Bakırköy 20. Asliye Ceza Mahkemesindeki duruşmaya, müşteki Hakan Meriçliler ve tarafların avukatları katıldı.Duruşmada söz verilen müşteki Hakan Meriçliler, bu olayın filminin bitiminden 3 ay sonra ortaya çıktığını, bu durumun tasarlanmış bir eylem olduğunu, ailesine ve evliliğine büyük tahribatlar verdiğini, kendisinin olay tarihi dönemde hiçbir şekilde televizyona çıkarak cevap vermediğini ifade ederek, "Sanatçılar kendilerine yakışan cevaplar verirler. Türk adaletine inandım ve bu şekilde karar verilmesini talep ederim." dedi.
Meriçliler'in avukatı Okay Saday, Ali Erkazan'ın ifadelerinin eleştiri sınırlarının ötesinde, müvekkilinin şeref ve onuruna ağır saldırı niteliğinde olduğunu ifade ederek, "Sanığın kullandığı ifadeler müvekkilimin meslek hayatını ve ailesini etkileyecek ifadelerdir. Sanık birden çok televizyon programında benzer ifadeler kullanmıştır. Bu durum kastının yoğunluğunu ortaya koymaktadır. Herhangi bir indirim uygulanmaksızın sanığın cezalandırılmasını talep ederiz." diye konuştu.

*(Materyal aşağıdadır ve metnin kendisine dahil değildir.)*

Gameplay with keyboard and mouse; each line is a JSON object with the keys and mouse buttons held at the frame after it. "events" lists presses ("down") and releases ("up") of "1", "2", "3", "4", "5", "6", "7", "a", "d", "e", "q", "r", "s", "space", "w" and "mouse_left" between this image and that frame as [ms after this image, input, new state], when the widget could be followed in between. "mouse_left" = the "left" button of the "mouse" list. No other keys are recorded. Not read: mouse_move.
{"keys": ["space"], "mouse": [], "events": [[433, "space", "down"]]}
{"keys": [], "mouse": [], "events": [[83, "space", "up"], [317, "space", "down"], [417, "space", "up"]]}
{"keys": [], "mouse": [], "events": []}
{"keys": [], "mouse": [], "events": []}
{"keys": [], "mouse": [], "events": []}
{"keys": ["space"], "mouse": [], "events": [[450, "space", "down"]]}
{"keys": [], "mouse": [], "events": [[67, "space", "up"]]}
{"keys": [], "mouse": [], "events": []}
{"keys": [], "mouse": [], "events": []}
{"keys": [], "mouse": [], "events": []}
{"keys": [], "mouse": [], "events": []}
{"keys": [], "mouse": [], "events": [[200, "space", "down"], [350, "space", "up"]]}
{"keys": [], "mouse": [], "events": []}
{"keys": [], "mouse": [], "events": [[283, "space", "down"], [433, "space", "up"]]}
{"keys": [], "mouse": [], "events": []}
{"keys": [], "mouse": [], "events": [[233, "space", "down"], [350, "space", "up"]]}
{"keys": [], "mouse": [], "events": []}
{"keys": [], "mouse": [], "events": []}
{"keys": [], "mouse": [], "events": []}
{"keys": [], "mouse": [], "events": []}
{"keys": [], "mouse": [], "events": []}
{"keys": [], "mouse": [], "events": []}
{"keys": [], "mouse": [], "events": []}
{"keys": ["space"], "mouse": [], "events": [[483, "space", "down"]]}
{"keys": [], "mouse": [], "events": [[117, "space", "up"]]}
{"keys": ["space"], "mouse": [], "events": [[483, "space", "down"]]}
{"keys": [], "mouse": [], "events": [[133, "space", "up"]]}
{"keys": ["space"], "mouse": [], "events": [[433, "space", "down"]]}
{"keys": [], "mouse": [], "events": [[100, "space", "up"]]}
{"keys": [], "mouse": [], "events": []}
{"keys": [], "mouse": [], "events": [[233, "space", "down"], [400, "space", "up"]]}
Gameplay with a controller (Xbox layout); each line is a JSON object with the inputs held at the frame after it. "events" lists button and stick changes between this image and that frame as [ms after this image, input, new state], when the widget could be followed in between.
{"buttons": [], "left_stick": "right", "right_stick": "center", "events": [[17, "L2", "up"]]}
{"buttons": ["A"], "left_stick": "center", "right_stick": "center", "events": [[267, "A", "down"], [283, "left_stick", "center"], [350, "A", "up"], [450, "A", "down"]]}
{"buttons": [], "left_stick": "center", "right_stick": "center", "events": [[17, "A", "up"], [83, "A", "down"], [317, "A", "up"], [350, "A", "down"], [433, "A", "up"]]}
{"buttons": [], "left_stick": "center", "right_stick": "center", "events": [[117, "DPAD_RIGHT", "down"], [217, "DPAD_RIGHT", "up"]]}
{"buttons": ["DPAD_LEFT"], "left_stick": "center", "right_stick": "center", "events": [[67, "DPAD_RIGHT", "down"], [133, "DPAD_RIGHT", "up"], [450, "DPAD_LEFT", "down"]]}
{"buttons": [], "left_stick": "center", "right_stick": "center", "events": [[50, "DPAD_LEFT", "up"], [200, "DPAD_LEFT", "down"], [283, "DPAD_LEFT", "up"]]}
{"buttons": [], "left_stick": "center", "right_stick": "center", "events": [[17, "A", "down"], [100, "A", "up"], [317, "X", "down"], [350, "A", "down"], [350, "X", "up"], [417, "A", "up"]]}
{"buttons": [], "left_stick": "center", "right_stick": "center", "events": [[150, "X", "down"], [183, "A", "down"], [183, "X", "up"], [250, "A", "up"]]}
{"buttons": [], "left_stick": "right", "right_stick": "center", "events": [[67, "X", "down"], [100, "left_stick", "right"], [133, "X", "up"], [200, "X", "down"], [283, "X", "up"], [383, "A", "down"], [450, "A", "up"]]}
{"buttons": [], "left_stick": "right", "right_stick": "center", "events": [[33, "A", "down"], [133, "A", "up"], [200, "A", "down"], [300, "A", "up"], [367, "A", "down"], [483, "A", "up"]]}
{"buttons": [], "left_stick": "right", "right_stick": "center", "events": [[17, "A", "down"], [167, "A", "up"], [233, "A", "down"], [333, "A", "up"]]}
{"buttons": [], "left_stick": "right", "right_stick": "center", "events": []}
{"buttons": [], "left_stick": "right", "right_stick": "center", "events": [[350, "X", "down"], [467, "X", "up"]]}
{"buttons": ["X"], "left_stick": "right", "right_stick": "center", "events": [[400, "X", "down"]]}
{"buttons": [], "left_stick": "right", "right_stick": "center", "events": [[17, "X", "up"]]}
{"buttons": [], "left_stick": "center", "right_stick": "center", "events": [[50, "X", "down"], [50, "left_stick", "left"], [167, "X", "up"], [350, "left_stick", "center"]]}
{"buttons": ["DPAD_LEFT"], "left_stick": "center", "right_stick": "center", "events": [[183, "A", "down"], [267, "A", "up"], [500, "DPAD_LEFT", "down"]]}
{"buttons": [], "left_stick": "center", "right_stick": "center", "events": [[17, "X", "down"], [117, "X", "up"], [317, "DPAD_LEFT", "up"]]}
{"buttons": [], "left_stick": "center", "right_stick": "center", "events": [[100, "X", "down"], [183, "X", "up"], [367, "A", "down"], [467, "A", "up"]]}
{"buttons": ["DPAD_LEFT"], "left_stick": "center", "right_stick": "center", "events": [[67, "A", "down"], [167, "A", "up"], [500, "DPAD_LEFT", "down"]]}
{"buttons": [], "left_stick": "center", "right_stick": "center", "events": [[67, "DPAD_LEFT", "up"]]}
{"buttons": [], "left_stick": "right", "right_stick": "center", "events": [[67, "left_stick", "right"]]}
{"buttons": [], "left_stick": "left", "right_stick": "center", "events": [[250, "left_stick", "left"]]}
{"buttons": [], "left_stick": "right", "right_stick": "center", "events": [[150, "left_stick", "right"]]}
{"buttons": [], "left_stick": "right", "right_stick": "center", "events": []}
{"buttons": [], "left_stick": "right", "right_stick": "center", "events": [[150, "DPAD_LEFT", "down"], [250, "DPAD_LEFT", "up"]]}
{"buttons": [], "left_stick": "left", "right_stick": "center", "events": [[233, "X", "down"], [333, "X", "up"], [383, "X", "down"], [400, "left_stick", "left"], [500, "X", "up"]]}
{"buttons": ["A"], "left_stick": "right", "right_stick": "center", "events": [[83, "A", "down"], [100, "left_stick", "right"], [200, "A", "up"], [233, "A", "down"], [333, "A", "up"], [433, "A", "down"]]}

Sanık Ali Erkazan'ın avukatı Onur Kıraç, müvekkilinin sözlerini, müştekinin kız arkadaşına karşı gösterdiği davranışları eleştirme maksadıyla söylediğini, yargılamanın başından itibaren yaptıkları savunmaların ve tanıkların bu durumu ortaya koyduğunu belirterek, müvekkilinin beraatine karar verilmesini istedi.
Mahkeme, sanık Ali Erkazan'ın üzerine atılı "hakaret" suçunu işlediği sabit olduğundan 185 gün adli para cezasına çarptırılmasına karar verdi.
Sanık Erkazan'ın müştekiye karşı söylemlerini gerçekleştirdiği yer ile birden fazla alanda dile getirmesini dikkate alan mahkeme, sanığın cezasını 268 gün adli para cezasına çıkardı.
Mahkeme, sanığın haksız fiil nedeniyle suçu işlediğine kanaat getirerek cezasını önce 178 güne, duruşmalardaki iyi halini de göz önüne alarak 148 güne indirdi.
Sanık Ali Erkazan'ın 148 gün adli para cezasını mahkeme, günlüğü 20 liradan 2 bin 960 liraya çevirdi.
Duruşma çıkışında basın mensuplarına konuşan Hakan Meriçliler, "Sanık ceza aldı. Şunu anladık ki, televizyonlara çıkıp hakaret edip iftira atmak cezasız kalmıyor. O anlamda da yüce Türk adaletine ve hukukuna çok teşekkür ediyorum. Evet 3 yıl beklendi, ağır gibi görünebilir, hiç önemli değil, sonuçta adalet yerini buldu." diye konuştu.